WHAT IS REQUIRED:
Take the material below from its first line through the line containing "### Finance & Accounting" and, please, write those lines again exactly.

"""

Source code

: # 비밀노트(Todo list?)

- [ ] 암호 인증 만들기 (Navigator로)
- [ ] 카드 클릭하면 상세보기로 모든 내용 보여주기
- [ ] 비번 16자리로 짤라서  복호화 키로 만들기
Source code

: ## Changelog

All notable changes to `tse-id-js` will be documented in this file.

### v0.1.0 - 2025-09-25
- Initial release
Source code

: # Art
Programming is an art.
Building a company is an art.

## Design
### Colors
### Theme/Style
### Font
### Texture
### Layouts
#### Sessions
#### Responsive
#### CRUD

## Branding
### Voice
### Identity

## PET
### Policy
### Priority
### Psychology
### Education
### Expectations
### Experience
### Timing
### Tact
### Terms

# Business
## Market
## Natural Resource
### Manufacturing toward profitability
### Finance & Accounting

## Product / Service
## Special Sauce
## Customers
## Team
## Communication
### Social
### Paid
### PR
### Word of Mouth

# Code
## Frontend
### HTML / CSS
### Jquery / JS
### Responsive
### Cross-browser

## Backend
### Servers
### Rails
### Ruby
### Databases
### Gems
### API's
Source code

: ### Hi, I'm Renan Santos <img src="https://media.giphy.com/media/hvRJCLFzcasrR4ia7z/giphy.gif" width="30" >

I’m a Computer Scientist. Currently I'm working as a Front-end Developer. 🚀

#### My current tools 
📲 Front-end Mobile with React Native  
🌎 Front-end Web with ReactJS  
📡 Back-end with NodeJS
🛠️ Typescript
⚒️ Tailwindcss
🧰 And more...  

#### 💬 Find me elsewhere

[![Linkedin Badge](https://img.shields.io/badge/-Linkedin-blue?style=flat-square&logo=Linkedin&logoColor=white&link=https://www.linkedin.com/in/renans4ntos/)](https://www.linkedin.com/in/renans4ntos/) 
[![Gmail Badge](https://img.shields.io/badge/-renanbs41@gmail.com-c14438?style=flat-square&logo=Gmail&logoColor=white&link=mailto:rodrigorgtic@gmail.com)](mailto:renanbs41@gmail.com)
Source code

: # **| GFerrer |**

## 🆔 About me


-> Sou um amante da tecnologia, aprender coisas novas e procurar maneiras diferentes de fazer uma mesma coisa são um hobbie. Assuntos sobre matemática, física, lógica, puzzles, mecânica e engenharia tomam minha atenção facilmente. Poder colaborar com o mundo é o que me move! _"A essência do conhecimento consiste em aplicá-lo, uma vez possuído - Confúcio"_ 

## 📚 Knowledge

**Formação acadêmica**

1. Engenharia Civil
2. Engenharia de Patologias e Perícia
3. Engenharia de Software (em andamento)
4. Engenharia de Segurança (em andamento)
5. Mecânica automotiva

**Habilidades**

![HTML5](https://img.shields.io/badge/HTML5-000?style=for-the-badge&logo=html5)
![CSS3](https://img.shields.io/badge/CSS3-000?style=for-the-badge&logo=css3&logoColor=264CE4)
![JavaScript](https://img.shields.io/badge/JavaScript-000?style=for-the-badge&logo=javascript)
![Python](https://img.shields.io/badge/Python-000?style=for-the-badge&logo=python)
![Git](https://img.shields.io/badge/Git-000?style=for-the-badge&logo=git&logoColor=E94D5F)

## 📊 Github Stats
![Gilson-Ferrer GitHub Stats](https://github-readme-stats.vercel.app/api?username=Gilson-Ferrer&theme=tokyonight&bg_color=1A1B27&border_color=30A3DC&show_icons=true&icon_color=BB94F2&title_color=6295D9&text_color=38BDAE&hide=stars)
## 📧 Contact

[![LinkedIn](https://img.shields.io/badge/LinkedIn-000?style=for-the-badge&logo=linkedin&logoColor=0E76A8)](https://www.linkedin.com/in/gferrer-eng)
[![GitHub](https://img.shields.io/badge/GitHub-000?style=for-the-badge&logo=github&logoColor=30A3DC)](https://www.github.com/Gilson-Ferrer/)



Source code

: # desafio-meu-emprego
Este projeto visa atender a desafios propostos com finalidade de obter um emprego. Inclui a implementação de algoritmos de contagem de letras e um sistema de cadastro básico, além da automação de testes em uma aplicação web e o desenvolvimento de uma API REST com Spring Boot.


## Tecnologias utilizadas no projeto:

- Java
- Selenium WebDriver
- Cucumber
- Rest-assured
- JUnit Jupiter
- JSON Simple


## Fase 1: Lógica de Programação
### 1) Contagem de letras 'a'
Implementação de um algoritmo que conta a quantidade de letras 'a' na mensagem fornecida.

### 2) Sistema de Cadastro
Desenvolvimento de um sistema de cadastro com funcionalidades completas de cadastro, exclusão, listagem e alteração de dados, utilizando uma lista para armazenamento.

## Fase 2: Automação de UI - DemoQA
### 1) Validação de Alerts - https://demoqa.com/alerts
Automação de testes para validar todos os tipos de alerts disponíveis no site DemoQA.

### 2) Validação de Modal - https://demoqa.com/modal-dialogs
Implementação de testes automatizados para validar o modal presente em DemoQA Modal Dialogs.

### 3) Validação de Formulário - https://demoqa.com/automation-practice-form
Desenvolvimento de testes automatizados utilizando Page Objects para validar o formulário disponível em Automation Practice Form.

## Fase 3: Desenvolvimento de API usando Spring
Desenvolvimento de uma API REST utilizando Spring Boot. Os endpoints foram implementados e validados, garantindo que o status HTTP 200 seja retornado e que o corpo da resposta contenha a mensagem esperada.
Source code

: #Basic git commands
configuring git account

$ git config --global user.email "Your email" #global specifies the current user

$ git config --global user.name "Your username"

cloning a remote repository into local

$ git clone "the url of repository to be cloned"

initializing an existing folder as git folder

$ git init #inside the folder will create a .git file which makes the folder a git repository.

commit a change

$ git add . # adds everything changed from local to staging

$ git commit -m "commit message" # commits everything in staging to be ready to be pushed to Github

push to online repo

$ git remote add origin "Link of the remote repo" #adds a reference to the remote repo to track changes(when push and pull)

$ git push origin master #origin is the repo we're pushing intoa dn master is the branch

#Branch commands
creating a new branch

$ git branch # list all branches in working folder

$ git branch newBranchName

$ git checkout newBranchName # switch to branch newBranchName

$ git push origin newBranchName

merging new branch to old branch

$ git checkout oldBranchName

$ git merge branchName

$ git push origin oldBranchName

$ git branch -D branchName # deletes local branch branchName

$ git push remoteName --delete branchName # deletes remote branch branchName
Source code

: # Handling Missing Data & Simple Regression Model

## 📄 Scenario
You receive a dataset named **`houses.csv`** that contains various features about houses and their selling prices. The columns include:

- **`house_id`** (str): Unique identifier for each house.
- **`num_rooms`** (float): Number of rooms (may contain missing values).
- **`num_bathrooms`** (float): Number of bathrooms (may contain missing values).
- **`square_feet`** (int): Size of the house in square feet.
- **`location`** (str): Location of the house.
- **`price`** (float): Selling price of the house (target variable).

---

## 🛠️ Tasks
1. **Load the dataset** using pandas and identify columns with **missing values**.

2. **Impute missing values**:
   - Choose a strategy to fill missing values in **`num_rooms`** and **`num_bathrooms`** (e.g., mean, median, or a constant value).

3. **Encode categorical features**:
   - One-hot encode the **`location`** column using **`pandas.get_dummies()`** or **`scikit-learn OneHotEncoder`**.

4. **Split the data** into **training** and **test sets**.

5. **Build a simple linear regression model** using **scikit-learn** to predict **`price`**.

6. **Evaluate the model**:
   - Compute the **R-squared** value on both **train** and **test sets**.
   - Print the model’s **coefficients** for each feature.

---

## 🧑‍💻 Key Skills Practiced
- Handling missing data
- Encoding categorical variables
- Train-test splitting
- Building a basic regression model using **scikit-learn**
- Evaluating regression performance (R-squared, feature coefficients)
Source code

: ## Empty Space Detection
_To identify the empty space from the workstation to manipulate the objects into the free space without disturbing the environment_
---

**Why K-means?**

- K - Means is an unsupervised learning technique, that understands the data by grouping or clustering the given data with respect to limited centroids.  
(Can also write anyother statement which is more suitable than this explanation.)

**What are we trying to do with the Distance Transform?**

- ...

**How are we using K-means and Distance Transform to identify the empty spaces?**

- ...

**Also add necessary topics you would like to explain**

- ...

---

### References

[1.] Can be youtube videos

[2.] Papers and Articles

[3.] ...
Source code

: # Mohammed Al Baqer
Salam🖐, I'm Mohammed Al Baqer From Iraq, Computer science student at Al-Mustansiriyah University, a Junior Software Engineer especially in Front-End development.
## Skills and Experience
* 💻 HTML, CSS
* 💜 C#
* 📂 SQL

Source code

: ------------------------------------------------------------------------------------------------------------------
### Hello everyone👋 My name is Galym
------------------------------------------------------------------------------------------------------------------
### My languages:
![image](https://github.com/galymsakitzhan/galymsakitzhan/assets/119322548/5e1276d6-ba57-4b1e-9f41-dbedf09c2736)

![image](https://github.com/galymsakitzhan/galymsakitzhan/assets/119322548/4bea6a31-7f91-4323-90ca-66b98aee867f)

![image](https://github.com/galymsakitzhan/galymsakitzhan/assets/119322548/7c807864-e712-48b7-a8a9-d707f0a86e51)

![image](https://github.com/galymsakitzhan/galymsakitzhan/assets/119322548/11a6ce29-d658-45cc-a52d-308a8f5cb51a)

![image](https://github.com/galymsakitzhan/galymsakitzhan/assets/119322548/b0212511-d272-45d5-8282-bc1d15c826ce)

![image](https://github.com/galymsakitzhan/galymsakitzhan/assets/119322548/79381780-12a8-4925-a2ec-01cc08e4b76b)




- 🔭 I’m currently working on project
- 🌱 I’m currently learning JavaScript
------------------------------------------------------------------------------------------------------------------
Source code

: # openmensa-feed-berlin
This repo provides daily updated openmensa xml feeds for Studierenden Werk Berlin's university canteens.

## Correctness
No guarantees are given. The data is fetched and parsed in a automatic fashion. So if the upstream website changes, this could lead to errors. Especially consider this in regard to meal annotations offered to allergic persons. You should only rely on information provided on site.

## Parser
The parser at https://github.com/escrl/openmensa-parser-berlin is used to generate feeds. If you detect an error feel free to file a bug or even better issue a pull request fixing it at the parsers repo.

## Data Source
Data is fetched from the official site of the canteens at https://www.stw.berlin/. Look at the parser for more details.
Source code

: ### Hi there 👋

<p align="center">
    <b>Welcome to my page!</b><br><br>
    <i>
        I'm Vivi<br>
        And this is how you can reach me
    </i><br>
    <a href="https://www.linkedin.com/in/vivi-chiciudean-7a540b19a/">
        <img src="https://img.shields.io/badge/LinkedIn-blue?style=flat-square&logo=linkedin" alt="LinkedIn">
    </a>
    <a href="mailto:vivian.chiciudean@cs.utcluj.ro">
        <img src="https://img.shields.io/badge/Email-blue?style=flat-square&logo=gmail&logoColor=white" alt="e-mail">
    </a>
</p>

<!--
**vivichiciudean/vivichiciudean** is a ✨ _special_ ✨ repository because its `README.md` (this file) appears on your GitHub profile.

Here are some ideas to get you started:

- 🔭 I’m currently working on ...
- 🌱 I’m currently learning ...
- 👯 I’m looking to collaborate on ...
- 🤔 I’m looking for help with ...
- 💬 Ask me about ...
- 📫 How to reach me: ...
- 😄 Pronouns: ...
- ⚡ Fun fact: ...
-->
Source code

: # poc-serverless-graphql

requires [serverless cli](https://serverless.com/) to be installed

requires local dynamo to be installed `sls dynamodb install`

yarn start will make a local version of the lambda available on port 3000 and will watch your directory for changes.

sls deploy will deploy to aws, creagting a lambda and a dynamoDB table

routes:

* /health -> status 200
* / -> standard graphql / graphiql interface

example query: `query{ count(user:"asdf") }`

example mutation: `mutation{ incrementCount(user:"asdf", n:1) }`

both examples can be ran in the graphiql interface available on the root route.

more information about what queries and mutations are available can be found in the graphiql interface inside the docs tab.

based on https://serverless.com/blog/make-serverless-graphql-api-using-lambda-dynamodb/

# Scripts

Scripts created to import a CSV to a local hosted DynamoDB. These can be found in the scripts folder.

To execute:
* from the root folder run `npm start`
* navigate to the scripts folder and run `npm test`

"""

TASK RESPONSE:
Source code

: # 비밀노트(Todo list?)

- [ ] 암호 인증 만들기 (Navigator로)
- [ ] 카드 클릭하면 상세보기로 모든 내용 보여주기
- [ ] 비번 16자리로 짤라서  복호화 키로 만들기
Source code

: ## Changelog

All notable changes to `tse-id-js` will be documented in this file.

### v0.1.0 - 2025-09-25
- Initial release
Source code

: # Art
Programming is an art.
Building a company is an art.

## Design
### Colors
### Theme/Style
### Font
### Texture
### Layouts
#### Sessions
#### Responsive
#### CRUD

## Branding
### Voice
### Identity

## PET
### Policy
### Priority
### Psychology
### Education
### Expectations
### Experience
### Timing
### Tact
### Terms

# Business
## Market
## Natural Resource
### Manufacturing toward profitability
### Finance & Accounting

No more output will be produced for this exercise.